Stupid stuff you say to your kids...

Stupid stuff you say to your kids...

We’ve all been there. Especially towards the end of the summer holidays or when you’re struggling to cope with early starts once the kids are back to school. One minute you’re exasperatedly trying to persuade your kids to do as you ask, and the next you’re uttering one of the ridiculous phrases that peppered your own childhood. It’s a parenting rite of passage that comes to us all. 

Here are five of the silliest things from my own childhood that I’ve heard myself say to my own kids this summer…

Wait until your Father gets home

We’re not exactly an old-fashioned household wherein Dad brings home the bacon while Mum keeps house all day, so what exactly am I inferring might happen when Daddy does get home? When I was a kid this seemed to simply mean that my Mum had lost the will to deal with whatever shenanigans my brother and I had been up to.

But when we were little, smacking was deemed good parenting in some households, so to some kids this was also a thinly-veiled threat; stop misbehaving or at least get ready to run when you hear Dad’s key in the lock. These days - thankfully - it mainly means that Mum has run out of steam and is counting the minutes until another adult can help hold the fort. And open the gin.

I am going to count to three

My older kids are 7 and 9 and I STILL routinely use this ridiculous sentence on them. Bizarrely, it actually works, despite the fact that no parent ever actually gets to three, and thus no child has ever discovered what mean and terrible fate awaits them on the other side of three. Who really cares though. It works, ergo I’m going to keep using it. If it aint broke, don’t try fixing it. (I’m not sure what that really means either but it’s another staple statement from my childhood…)

Walk up and down in them

I caught myself saying this to my kids in a shoe shop this week, during a particularly fraught attempt to purchase new school shoes without having a breakdown or a financial crisis. And yes, I get that the point of this pithy little phrase is to check that the shoes your child is trying on actually fit them properly. But we all know, having obediently plodded up and down in a shoe shop as children ourselves, that a kid who r-e-a-l-l-y wants the shoes they’re trying on knows just how to make it look like they’re the comfiest, best-fitting items of footwear ever to be created.
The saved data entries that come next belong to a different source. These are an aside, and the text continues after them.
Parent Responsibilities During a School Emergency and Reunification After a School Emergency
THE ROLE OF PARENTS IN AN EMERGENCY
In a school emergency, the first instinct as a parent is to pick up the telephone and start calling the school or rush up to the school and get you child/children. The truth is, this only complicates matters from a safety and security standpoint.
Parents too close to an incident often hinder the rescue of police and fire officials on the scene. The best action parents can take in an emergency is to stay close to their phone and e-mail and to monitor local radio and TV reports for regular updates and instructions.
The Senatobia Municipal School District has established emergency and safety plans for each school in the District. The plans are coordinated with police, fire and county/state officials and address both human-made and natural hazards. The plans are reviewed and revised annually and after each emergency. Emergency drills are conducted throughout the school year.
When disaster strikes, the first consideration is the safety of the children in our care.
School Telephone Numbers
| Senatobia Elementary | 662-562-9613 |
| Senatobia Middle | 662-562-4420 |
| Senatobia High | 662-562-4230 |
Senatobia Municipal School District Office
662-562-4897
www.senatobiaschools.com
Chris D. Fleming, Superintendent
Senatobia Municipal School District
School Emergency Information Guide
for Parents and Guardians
And then they’ll spend the next three months crying that their toes hurt and deliberately trying to scuff them in the playground to justify a new pair of shoes that actually fit as opposed to just seemed really cool in the shop.

You’re about to get an iPad ban

Ok, so this isn’t one from our own childhoods but I reckon it’s the 21st century equivalent of 'Go to your room!' These days the average child’s bedroom is infinitely more exciting than Willy Wonka’s chocolate factory, so bedecked is it with must-have toys, treats and state-of-the-art technology. So much so, that for modern kids being sent to your room is practically a reward rather than a punishment. Thus, when modern parents get mad they’re all about resorting to banning screens. Which is all well and good except I felt like a right prat when I heard myself barking this across the multi-storey car park recently. Few things make you sound more like a pretentious parent to over-indulged brats. Still, I suppose that's an improvement on being sent to bed without any dinner, which happened to some of my friends when I was a kid. Never me, though. I was obviously never *that* naughty.

‘Ask Daddy’… followed by ‘Don't play us off against one another!’

Sometimes (not very often, mind) I actually feel sorry for my kids. One moment they’re asking my permission on something that I can’t quite make up my mind about, so I wave them away with an authoritative ‘Go and ask Daddy’. The only flaw in this otherwise excellent strategy is that my kids use it against me when they know that my answer to their question is going to be ‘no’ or indeed when I’ve already said ‘no’ and they’re hoping to find a way to circumvent that.

Off they go to Daddy, smiling sweetly and adopting their best innocent faces. Invariably in our house Daddy says yes, which leaves me outraged at my children’s insouciance and irritated with my husband’s inability to read my mind and establish that I would have said 'Not a snowball's chance in hell, kiddos'.